RUSH: By the way, welcome back. Ann Coulter is our guest for the remaining part of the hour. You make a point in the book — you make a case in the book — that since the civil rights movement of the sixties, the American people lost their natural, inherited aversion to mobs. Now, this is fascinatingly interesting to me because in my lifetime I can remember. Ann, the American people were livid at Kent State. They were livid at what happened. They were livid at the protesters of the sixties. They were livid! They had a total aversion to this kind of behavior. We’ve lost that aversion now. Now there’s a reaction, it seems, culturally where we say, “Well, we must attempt to understand their rage.” When did this happen and why?
COULTER: I think it’s the civil rights movement because that was the first “mob,” so to speak, a street protest, that was on behalf of a good cause. Every other mob there was no sympathy for. In fact, it was Shay’s rebellion immediately after the revolution that caused us to become one country rather than 13 confederated states. People were concerned that if there wasn’t one central national government there will be no controlling of mobs. Abraham Lincoln sends the troops in to New York City during the Civil War when, of course, Democrats rose up in a rabble and started lynching blacks. Abraham Lincoln crushes the mob, goes back, wins the war, and then he carries New York state. So there have always been these mob uprisings. The first time a mob uprising was on behalf of a good cause was the civil rights movement.
I contrast Martin Luther King with Thurgood Marshall who suddenly has become sort of a hero for me. When I first read about him in law school he was just signing on to everything with William Brennan and I just thought he was another poopy-headed liberal. But his early place I place Thurgood Marshall in the tradition of the American Revolution. He was making arguments; he was winning cases in court. He won Brown vs. Board of Education in 1954 — and, by the way, we never would have needed a civil rights movement if Richard Nixon had won the 1960 election rather than Kennedy.
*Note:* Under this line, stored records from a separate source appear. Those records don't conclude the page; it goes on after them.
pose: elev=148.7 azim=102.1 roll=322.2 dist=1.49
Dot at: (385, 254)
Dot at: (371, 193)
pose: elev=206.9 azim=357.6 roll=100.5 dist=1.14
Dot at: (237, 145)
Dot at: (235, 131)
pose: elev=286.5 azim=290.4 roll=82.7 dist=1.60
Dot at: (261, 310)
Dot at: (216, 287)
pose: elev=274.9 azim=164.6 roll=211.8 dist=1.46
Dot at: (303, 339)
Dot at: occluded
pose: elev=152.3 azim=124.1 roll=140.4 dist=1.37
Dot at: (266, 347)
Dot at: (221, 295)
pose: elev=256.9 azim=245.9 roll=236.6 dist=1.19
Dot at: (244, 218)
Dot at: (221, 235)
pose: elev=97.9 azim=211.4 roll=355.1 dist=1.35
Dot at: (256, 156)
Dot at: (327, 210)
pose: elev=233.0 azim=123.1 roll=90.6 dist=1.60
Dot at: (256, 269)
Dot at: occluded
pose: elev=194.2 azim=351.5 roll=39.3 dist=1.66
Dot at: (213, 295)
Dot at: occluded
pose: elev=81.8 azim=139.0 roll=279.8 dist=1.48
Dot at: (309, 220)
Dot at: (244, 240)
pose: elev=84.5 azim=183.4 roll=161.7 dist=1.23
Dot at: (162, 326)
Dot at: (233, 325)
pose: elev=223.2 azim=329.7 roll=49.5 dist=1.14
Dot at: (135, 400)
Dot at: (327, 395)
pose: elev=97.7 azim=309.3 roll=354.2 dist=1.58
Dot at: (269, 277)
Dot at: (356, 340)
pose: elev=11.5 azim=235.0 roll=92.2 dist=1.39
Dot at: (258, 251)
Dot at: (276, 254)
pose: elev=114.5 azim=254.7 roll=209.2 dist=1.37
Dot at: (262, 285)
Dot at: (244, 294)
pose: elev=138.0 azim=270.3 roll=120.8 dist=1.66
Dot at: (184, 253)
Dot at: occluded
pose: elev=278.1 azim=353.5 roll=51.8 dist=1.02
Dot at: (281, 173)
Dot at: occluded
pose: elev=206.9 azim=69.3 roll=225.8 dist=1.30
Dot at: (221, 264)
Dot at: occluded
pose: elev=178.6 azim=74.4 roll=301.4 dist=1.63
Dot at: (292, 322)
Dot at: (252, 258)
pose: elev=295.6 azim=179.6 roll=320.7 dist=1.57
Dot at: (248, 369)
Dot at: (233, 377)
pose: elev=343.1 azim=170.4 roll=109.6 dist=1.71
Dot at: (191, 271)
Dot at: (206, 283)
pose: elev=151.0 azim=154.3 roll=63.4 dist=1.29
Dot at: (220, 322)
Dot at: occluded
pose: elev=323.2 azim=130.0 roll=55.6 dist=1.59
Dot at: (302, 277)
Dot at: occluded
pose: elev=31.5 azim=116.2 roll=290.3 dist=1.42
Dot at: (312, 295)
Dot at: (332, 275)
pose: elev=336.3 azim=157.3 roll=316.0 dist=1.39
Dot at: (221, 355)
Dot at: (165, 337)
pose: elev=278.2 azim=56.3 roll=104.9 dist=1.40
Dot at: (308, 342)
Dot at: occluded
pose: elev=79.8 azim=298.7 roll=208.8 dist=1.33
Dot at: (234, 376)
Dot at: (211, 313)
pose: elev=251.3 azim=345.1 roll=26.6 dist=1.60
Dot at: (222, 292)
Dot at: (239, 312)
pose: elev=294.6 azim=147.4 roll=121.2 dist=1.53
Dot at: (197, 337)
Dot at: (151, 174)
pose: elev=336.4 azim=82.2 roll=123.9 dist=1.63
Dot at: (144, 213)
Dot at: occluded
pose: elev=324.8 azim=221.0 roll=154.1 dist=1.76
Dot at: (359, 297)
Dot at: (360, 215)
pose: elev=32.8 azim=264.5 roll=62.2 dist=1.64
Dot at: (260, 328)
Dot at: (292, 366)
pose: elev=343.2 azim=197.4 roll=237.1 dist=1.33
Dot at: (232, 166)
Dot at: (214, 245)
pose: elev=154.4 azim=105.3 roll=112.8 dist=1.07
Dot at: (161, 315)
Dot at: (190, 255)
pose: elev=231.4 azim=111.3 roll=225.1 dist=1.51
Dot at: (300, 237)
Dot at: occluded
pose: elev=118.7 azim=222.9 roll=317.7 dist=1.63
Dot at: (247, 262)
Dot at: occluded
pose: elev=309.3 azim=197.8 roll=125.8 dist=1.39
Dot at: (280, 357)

But these Democrats, because they always appeal to the mob — and their mob at that time, at least part of it, including racist, segregationist Democrats — the Democrats, both Kennedy and Johnson, kept dragging their feet on civil rights enforcement. So then you have Martin Luther King’s movement.
That was much more in the French revolution tradition. Martin Luther King stages a massive protest in Birmingham, Alabama, after Bull Connor — a Democrat who was an insane racist — had already been voted out of office.
First the good people of Birmingham eliminated Bull Connor’s office, once they discovered they had an insane public safety officer. He ran for mayor and lost. The Kennedy Justice Department called King and pleaded with him not to stage his march anyway because Bull Connor was still a lame duck public safety officer. The blacks in Birmingham begged Martin Luther King not to stage the protest, but he did it anyway, sending in children against this insane racist Bull Connor. Images are broadcast around the world and this gave a big jolt to Martin Luther King’s movement. People were sympathetic because it was a good cause, and now you’ll notice liberals every time they run on you into the streets, every time they start smashing Starbucks windows, they say, “Oh, well it’s the new civil rights movement!”
No, there was only one civil rights movement.